Ce manque d’oxygène créatif, ou l’absence de sens, ouvre la voie à des comportements étudiants déviants.
On encourage la pr0motion de l’intégrité académique chez les étudiants mais plusieurs études, dont celle rapportée par Faculty Focus, démontrent clairement que les étudiants savent ce qu’est le plagiat, entre autres, mais que ça ne les empêche pas de plagier. Clairement, la promotion de l’intégrité est insuffisante.
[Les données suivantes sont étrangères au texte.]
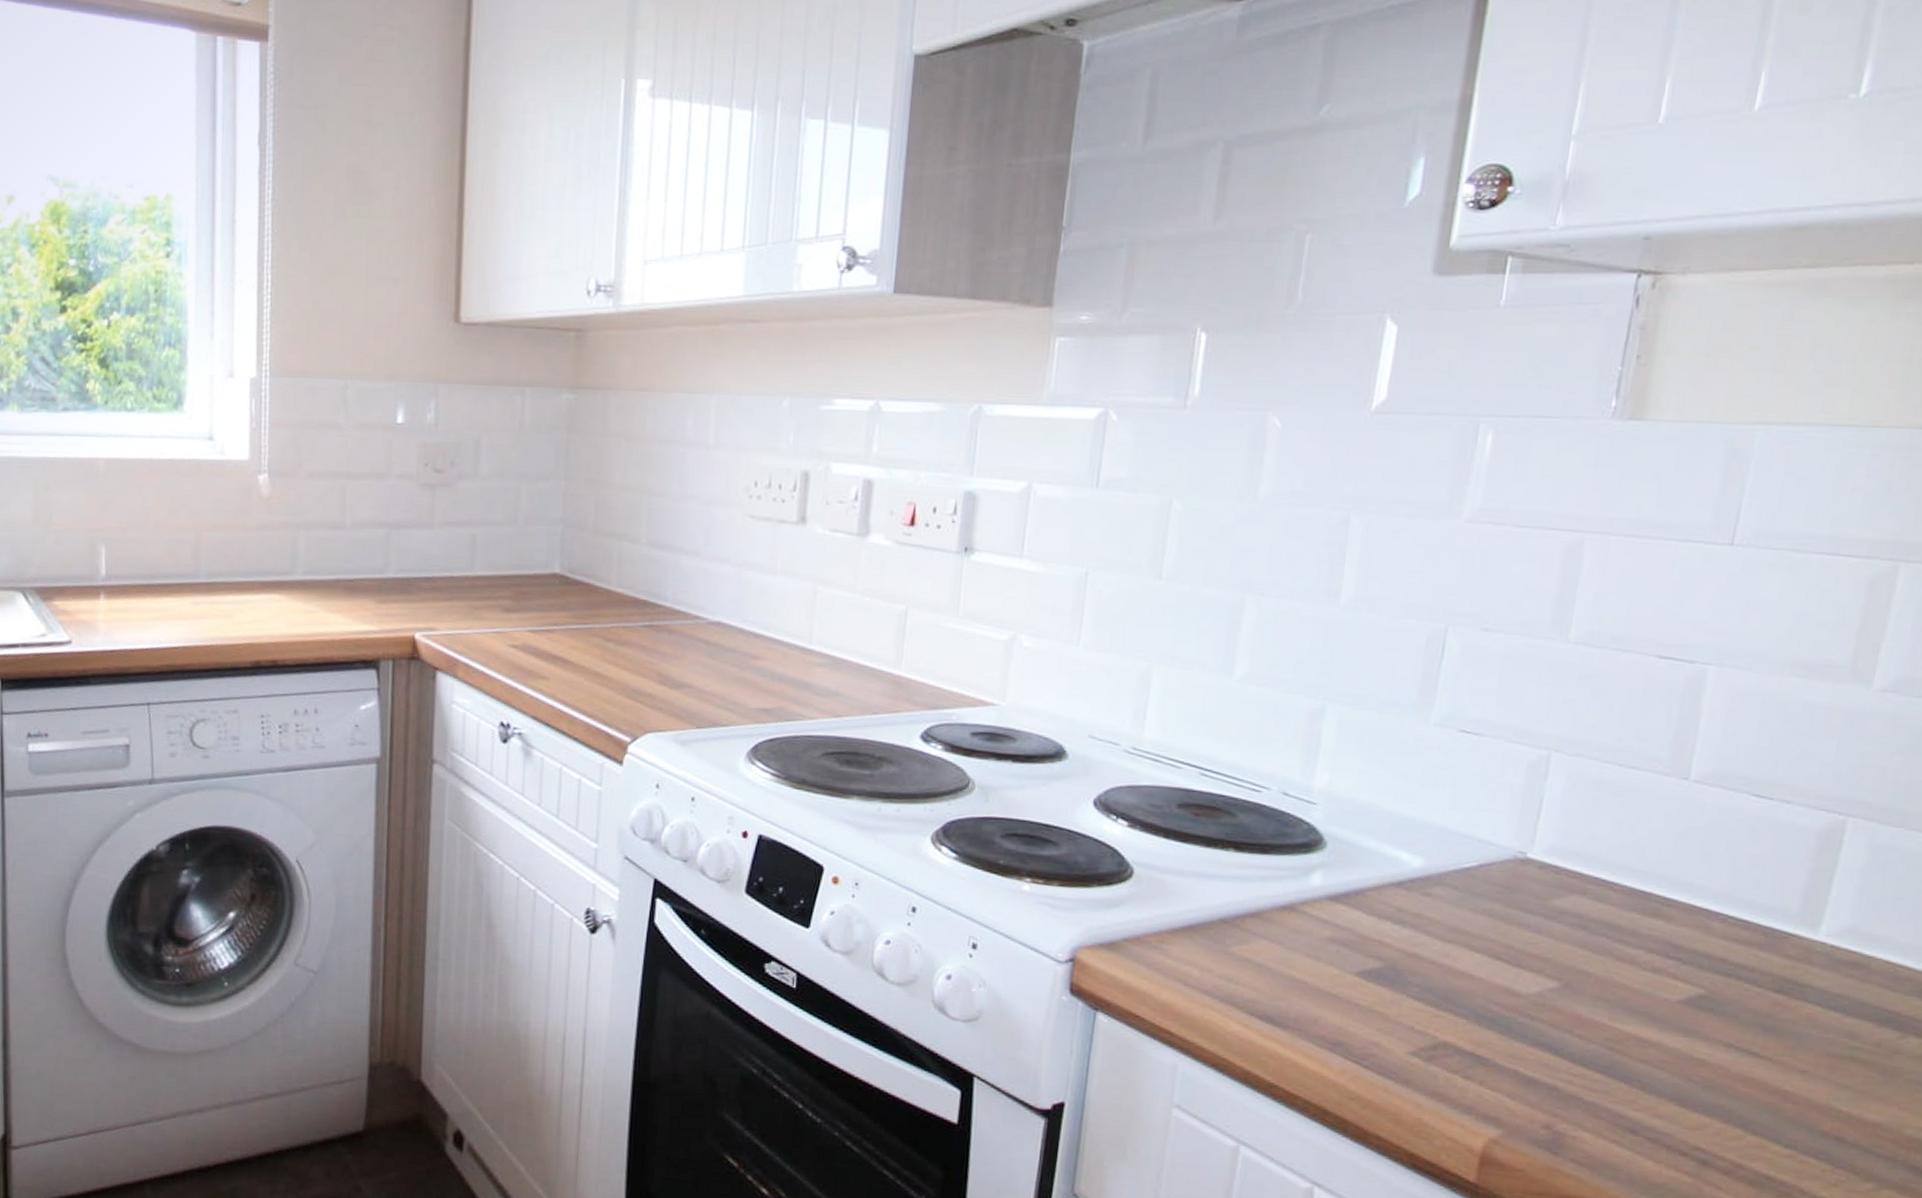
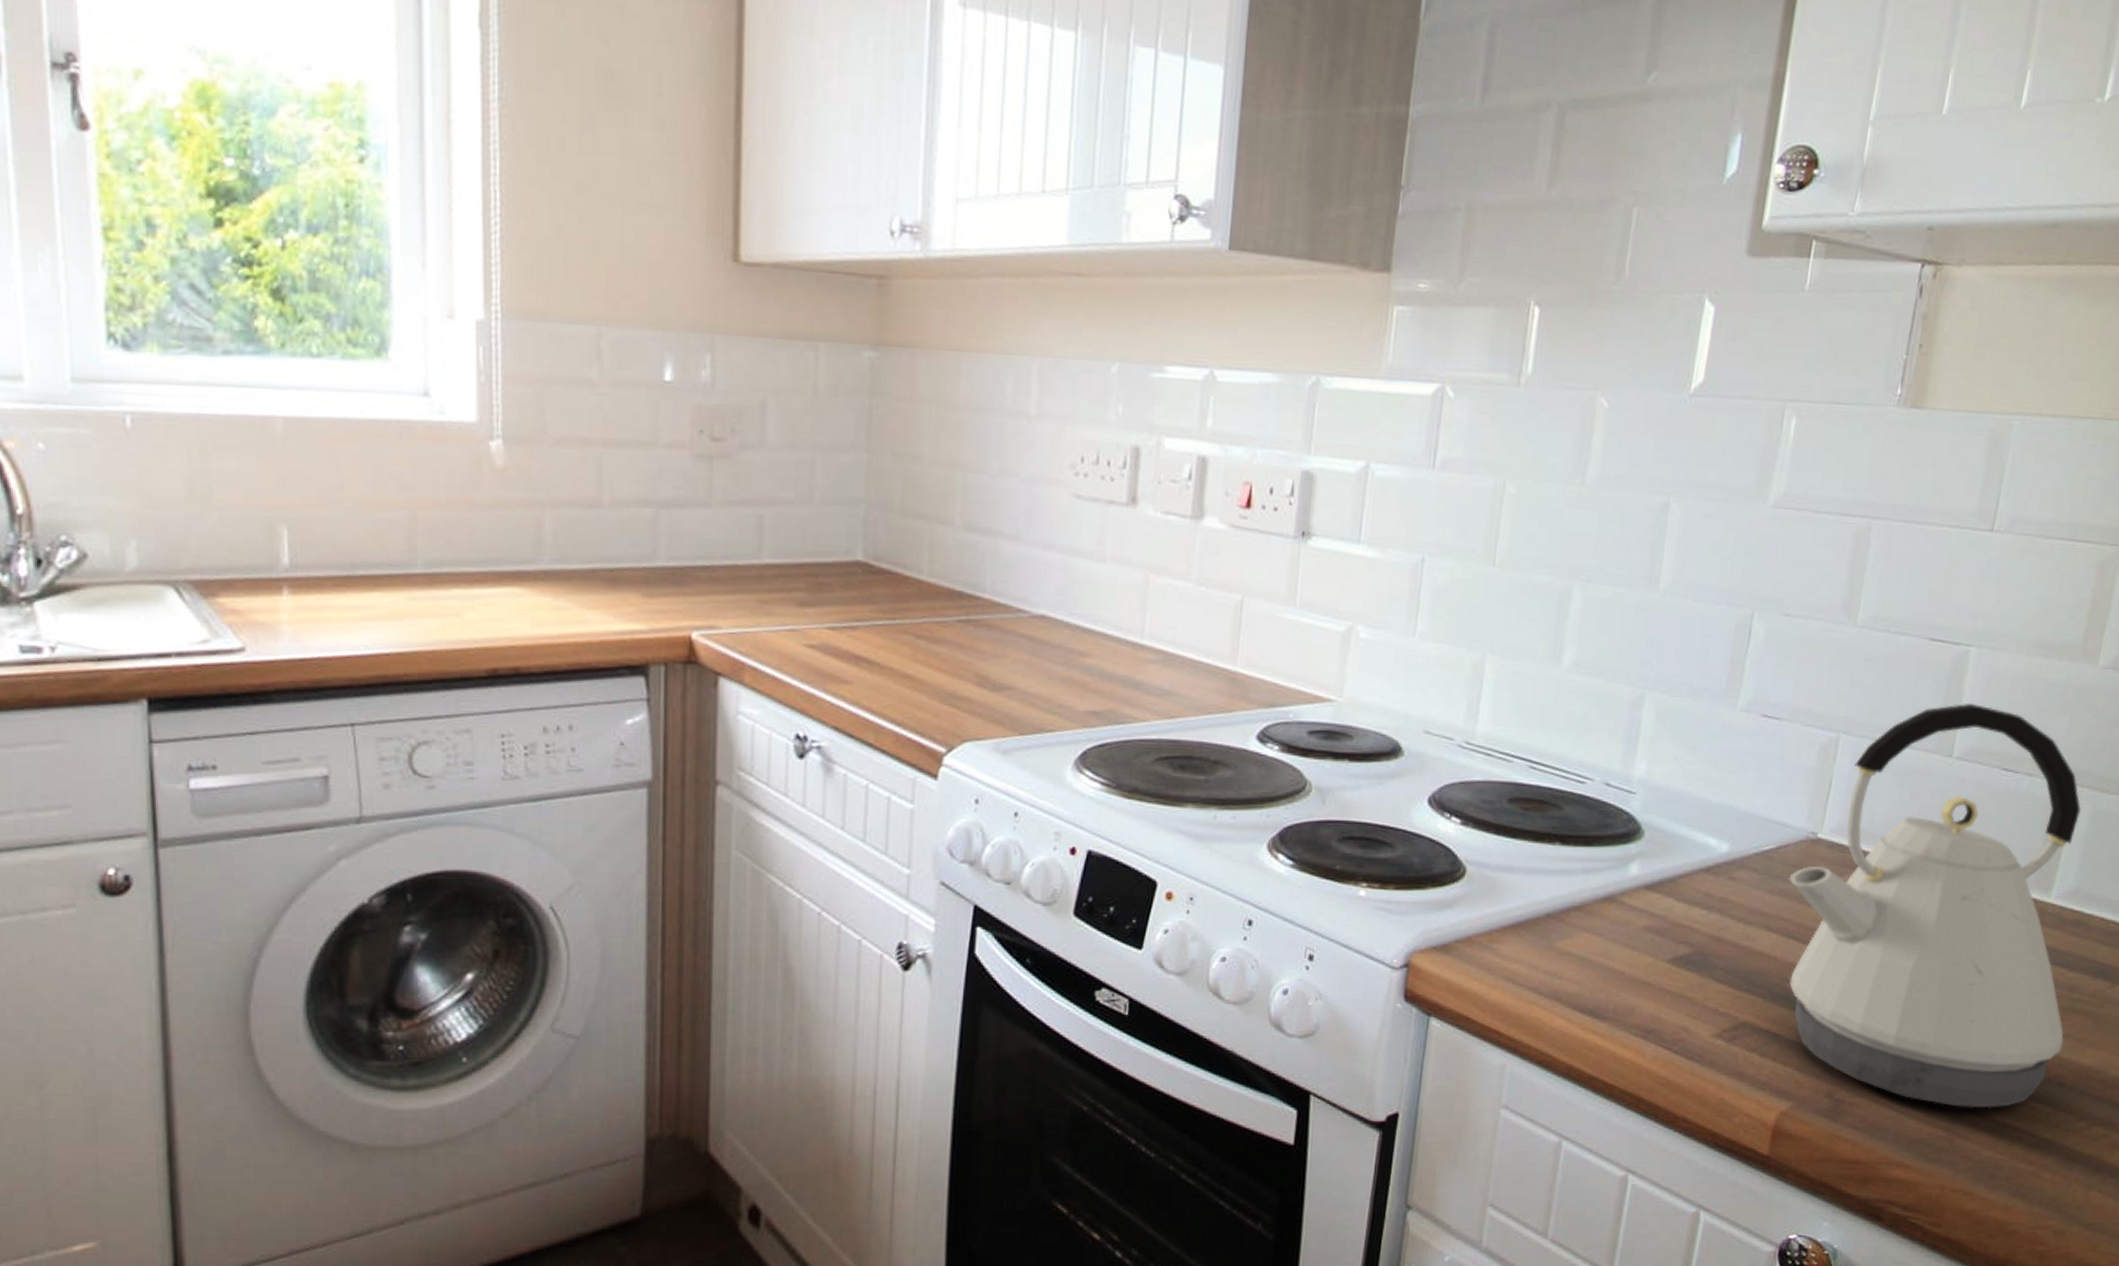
kettle: none [1494,724,1856,1158] -> present [1789,703,2082,1109]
Par ailleurs, Ici Radio-Canada vient de publier un reportage sur une étude réalisée par l’UQAM qui permet de brosser un portrait des tricheurs. On peut y lire que le souhait principal de Michel Séguin, professeur au Département d’organisation et ressources humaines, était de comprendre le phénomène des infractions universitaires pour mieux dissuader les étudiants de tricher. Selon lui, deux vecteurs doivent être pris en considération : l’appréhension de l’échec et la conséquence de l’échec. « Les résultats nous démontrent que ce n’est pas une question de stigmatisation. Prenez un Québécois. Si ce Québécois a le même sentiment qu’il peut échouer le cours et si ses parents lui mettent autant de pression, ce Québécois va avoir autant de chances de plagier que l’Africain », explique M. Séguin. Selon Mme Diane Demers, vice-rectrice aux études et à la vie étudiante : « L’étude du professeur Michel Séguin permet à l’UQAM de mieux comprendre le phénomène des infractions académiques pour mieux agir, notamment en intensifiant en ce début de trimestre ses activités de sensibilisation auprès de sa population étudiante ».
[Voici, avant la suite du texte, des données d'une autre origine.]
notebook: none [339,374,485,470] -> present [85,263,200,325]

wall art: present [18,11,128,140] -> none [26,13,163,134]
Qu’a-t-on vraiment compris avec cette étude? A-t-on compris que la réduction de ces comportements se trouve dans les mains des enseignants, qui ont un réel pouvoir de changer les choses en modifiant leur enseignement et leurs modes d’évaluation.
À quand des études sur l’impact de ces changements?
Sources:
Ostrow, James. Honor and Values. Inside Higher Ed. 19 janvier 2015.
Weimer, Maryellen. Plagiarism : An Interesting Disconnect between Students’ Thoughts and Actions. Faculty Focus. 13 janvier 2015.